In the new study published in the CDC journal Emerging Infectious Diseases, investigators have found that most study participants with prior Zika infection continued to have detectable Zika virus IgM a year or more beyond onset of illness.
For the study, investigators enrolled 62 participants who were residents of Miami-Dade County, Florida, and who had Zika virus infection confirmed by real-time reverse transcription polymerase chain reaction (rRT-PCR). The onset of symptoms for participants ranged from June to October 2016 and participants were enrolled from October 16, 2017, to February 1, 2018. Excluded from the study were Zika cases with asymptomatic infection, pregnant women, and infants with congenital infection. Of those included in the study, 55% acquired their infections locally in Miami-Dade County.

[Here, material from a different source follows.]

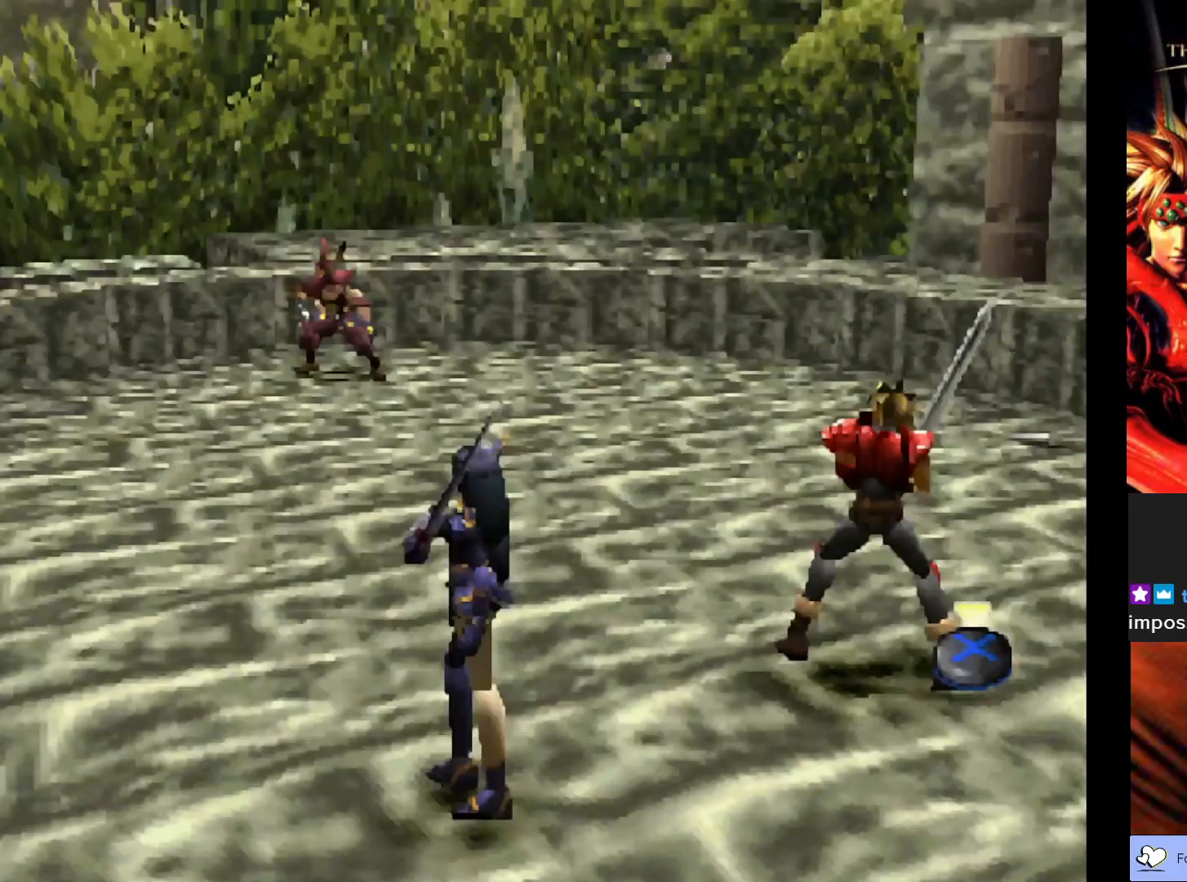
{"buttons": [], "left_stick": "center", "events": []}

There were 8 (13%) participants who provided follow-up serum specimens 12 months after initial symptom onset: 1 (2%) at 13 months, 13 (21%) at 14 months, 21 (34%) at 15 months, 11 (18%) at 16 months, 3 (5%) at 17 months, 3 (5%) at 18 months, and 2 (3%) at 19 months.

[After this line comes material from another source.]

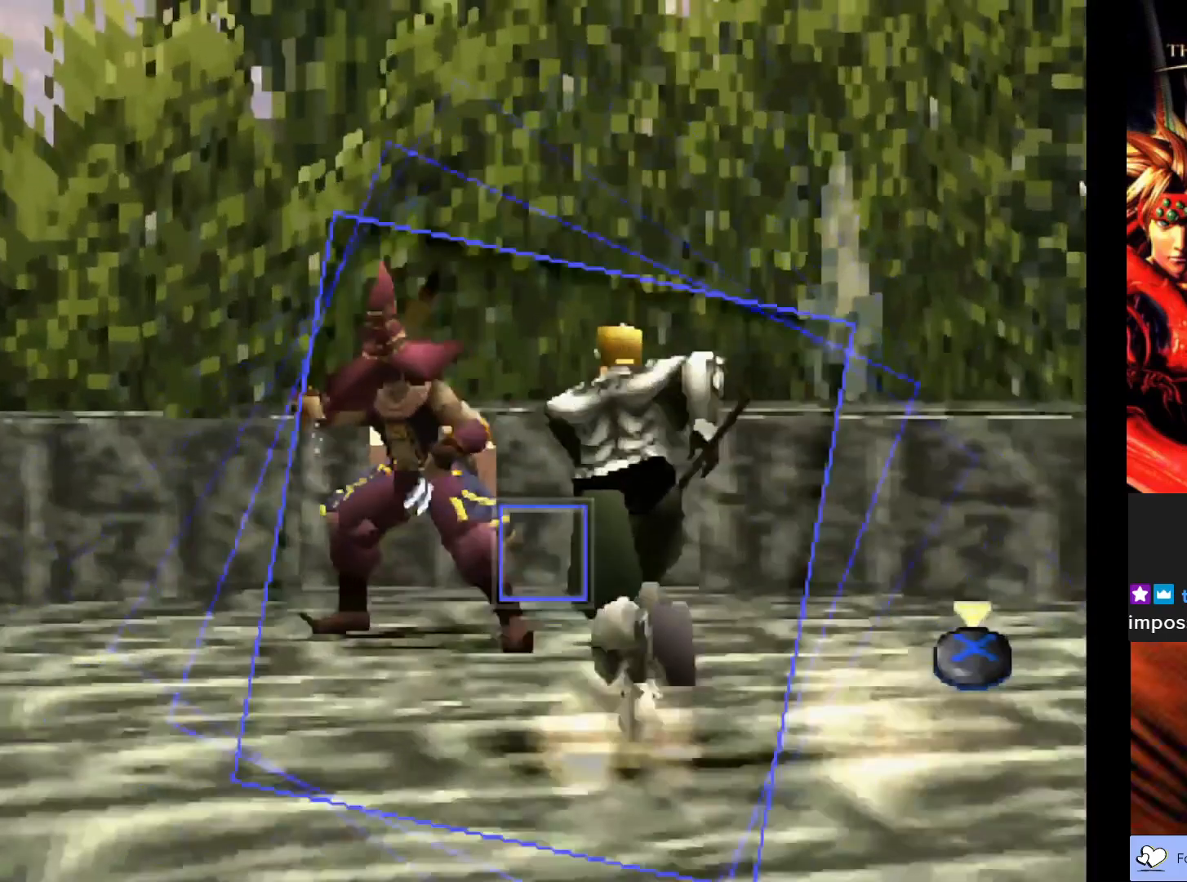
{"buttons": ["CROSS"], "left_stick": "center", "events": [[350, "CROSS", "down"]]}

Investigators found that 45 (73%) patients had detectable Zika virus IgM at follow-up, 12 (19%) had an equivocal result, and 5 (8%) were negative. Of the 43 specimens collected at 12 to 15 months following symptom onset, 39 (91%) were IgM positive or equivocal, while 18 (95%) of the 19 specimens collected at 16 to 19 months were positive or equivocal.
In addition, the study team detected Zika virus neutralizing antibodies in all participants at 12 to 19 months following acute illness, and 39 (63%) had dengue virus neutralizing antibody titers at follow-up.
In an interview with Contagion®, study co-author Isabel Griffin, MPH, epidemiologist and biological scientist at the Florida Department of Health explained that the findings on prolonged detection of IgM after Zika virus infection are consistent with previous findings for related flaviviruses such as West Nile virus and dengue virus. “Prior to our study, it was widely accepted that the Zika virus IgM antibody was only detectable up to 12 weeks after Zika virus infection,” said Dr. Griffin. “Our findings demonstrate that 73% of patients still had detectable levels of Zika virus IgM antibodies more than a year after infection.”
The study had several limitations, and the investigators note that the report presents data from a single follow-up specimen, so it remains unknow how long IgM may persist beyond the study’s timeframe although the findings are valuable. “For individuals who were previously diagnosed with Zika, our findings suggest that the body has detectable levels of antibodies over a year after infection,” explained Dr. Griffin. “For public health officials, the results highlight the complexity of using serologic diagnoses, both for determining the specific timing of a recent infection, which is particularly important for pregnant women and complicates the diagnosis of new Zika virus infections in areas with known previous outbreaks, and for determining the specific flavivirus responsible for recent infection.”